10) Who vectorizes the memory files?
Q: Who performs vectorization for semantic search in OpenClaw?
A: The memory layer does. Markdown memory files are chunked, embedded, and stored in a vector index so semantic search can retrieve the most relevant snippets for the prompt.
11) Is vectorization automatic?
Q: Does OpenClaw automatically vectorize memory files?
A: Yes, once memory search is enabled. The system chunks and embeds memory files automatically and keeps the vector index updated as memory changes.
12) Is the session log vectorized too?
Q: Are raw session logs vectorized by default?
A: No. Session logs are used mainly for replay and history. Memory files are the default source of vectorized content unless you build a custom retrieval layer on top of session logs.
13) How should the article be structured?
Q: How can this topic be turned into a good Medium-style article?
A: A strong article should follow the actual processing chain: ingress, Gateway, adapters, access control, session resolution, context assembly, memory search, LLM call, tool execution, session logs vs memory, context limits, and the end-to-end mental model.

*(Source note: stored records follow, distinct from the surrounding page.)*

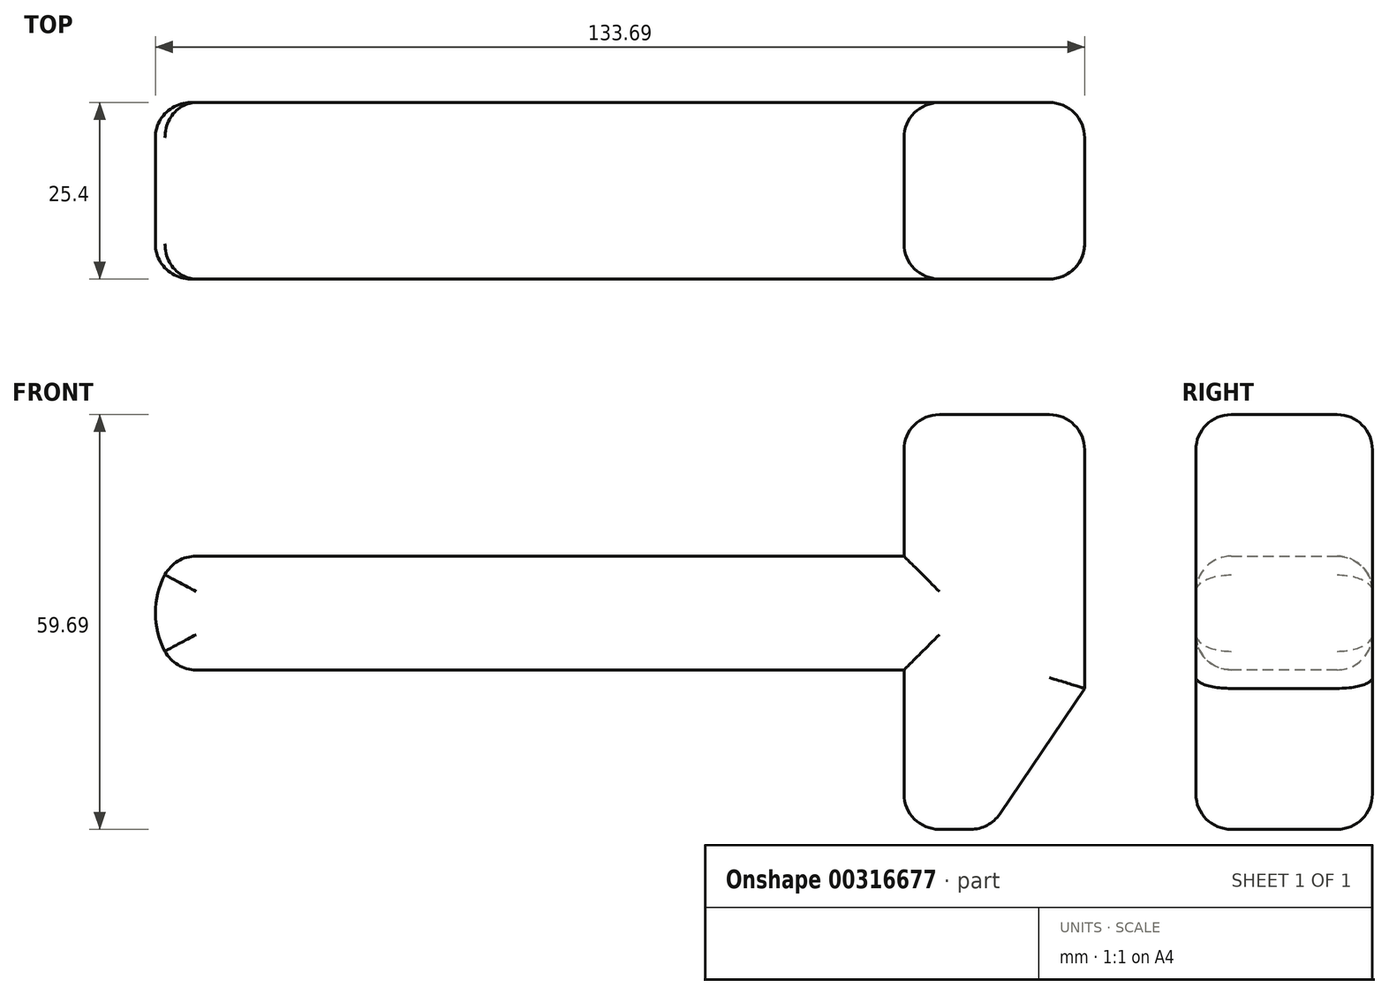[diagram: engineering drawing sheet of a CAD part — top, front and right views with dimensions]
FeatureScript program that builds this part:
annotation { "Feature Type Name" : "Feature", "Feature Type Description" : "" }
export const myFeature = defineFeature(function(context is Context, id is Id, definition is map)
    precondition{}
    {
        {
            var Q0;
            Q0=qCreatedBy(makeId("Front.planeOp"),FACE);
            var sketch = newSketch(context, id + "F0", { "sketchPlane" : qUnion([Q0])});
            skLineSegment(sketch, "E0", {"start": v(55.4, -8.18) * mm, "end": v(-48.94, -8.18) * mm});
            skLineSegment(sketch, "E1.MirrorCS", {"start": v(55.4, 8.18) * mm, "end": v(-48.94, 8.18) * mm});
            skArc(sketch, "E2", {"start": v(-48.94, 8.18) * mm, "mid": v(-52.3, 0) * mm, "end": v(-48.94, -8.18) * mm});
            skLineSegment(sketch, "E3.bottom", {"start": v(55.4, 28.56) * mm, "end": v(81.39, 28.56) * mm});
            skLineSegment(sketch, "E3.left", {"start": v(55.4, 28.56) * mm, "end": v(55.4, -31.13) * mm});
            skLineSegment(sketch, "E3.right", {"start": v(81.39, 28.56) * mm, "end": v(81.39, -10.85) * mm});
            skLineSegment(sketch, "E4", {"start": v(81.39, -10.85) * mm, "end": v(67.68, -31.13) * mm});
            skLineSegment(sketch, "E5", {"start": v(67.68, -31.13) * mm, "end": v(55.4, -31.13) * mm});
            skSolve(sketch);
        }
        {
            var Q0;
            Q0 = qSketchRegion(id + "F0", true);
            extrude(context, id + "F1", {"entities" : qUnion([Q0]), "depth" : 25.4 * mm});
        }
        {
            var Q0;
            Q0=makeQuery(id+"F1.opExtrude","SWEPT_FACE",FACE,{"disambiguationData":[OSD([sQuery(id+"F0.wireOp",EDGE,"E5")])]});
            var Q1;
            Q1=makeQuery(id+"F1.opExtrude","CAP_FACE",FACE,{"disambiguationData":[OSD([sQuery(id+"F0.wireOp",EDGE,"E0"),sQuery(id+"F0.wireOp",EDGE,"E1.MirrorCS"),sQuery(id+"F0.wireOp",EDGE,"E2"),sQuery(id+"F0.wireOp",EDGE,"E3.bottom"),sQuery(id+"F0.wireOp",EDGE,"E3.left"),sQuery(id+"F0.wireOp",EDGE,"E3.right"),sQuery(id+"F0.wireOp",EDGE,"E4"),sQuery(id+"F0.wireOp",EDGE,"E5")])],"isStart":true});
            var Q2;
            Q2=makeQuery(id+"F1.opExtrude","CAP_FACE",FACE,{"disambiguationData":[OSD([sQuery(id+"F0.wireOp",EDGE,"E0"),sQuery(id+"F0.wireOp",EDGE,"E1.MirrorCS"),sQuery(id+"F0.wireOp",EDGE,"E2"),sQuery(id+"F0.wireOp",EDGE,"E3.bottom"),sQuery(id+"F0.wireOp",EDGE,"E3.left"),sQuery(id+"F0.wireOp",EDGE,"E3.right"),sQuery(id+"F0.wireOp",EDGE,"E4"),sQuery(id+"F0.wireOp",EDGE,"E5")])],"isStart":false});
            var Q3;
            Q3=makeQuery(id+"F1.opExtrude","SWEPT_FACE",FACE,{"disambiguationData":[OSD([sQuery(id+"F0.wireOp",EDGE,"E3.bottom")])]});
            fillet(context, id + "F2", {"entities" : qUnion([Q0, Q1, Q2, Q3]), "radius" : 5.08 * mm, "tangentPropagation" : true, "allowEdgeOverflow" : false});
        }
        {
            var Q0;
            Q0=makeQuery(id+"F1.opExtrude","SWEPT_FACE",FACE,{"disambiguationData":[OSD([sQuery(id+"F0.wireOp",EDGE,"E2")])]});
            var Q1;
            Q1=makeQuery(id+"F1.opExtrude","CAP_FACE",FACE,{"disambiguationData":[OSD([sQuery(id+"F0.wireOp",EDGE,"E0"),sQuery(id+"F0.wireOp",EDGE,"E1.MirrorCS"),sQuery(id+"F0.wireOp",EDGE,"E2"),sQuery(id+"F0.wireOp",EDGE,"E3.bottom"),sQuery(id+"F0.wireOp",EDGE,"E3.left"),sQuery(id+"F0.wireOp",EDGE,"E3.right"),sQuery(id+"F0.wireOp",EDGE,"E4"),sQuery(id+"F0.wireOp",EDGE,"E5")])],"isStart":false});
            fillet(context, id + "F3", {"entities" : qUnion([Q0, Q1]), "radius" : 5.08 * mm, "tangentPropagation" : true, "allowEdgeOverflow" : false});
        }
    });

14) What should be included for clarity?
Q: Where do diagrams and mind maps help most?
A: Use ASCII diagrams at the main transitions: ingress flow, Gateway to adapter handoff, access control and session resolution, context assembly, memory search, and the LLM/tool loop.
15) What is the clearest mental model?
Q: What is the simplest way to remember OpenClaw’s flow?
A: Ingress -> Normalize -> Govern -> Session -> Context -> Model -> Tools -> Response, with logs and memory preserving what matters for replay and recall.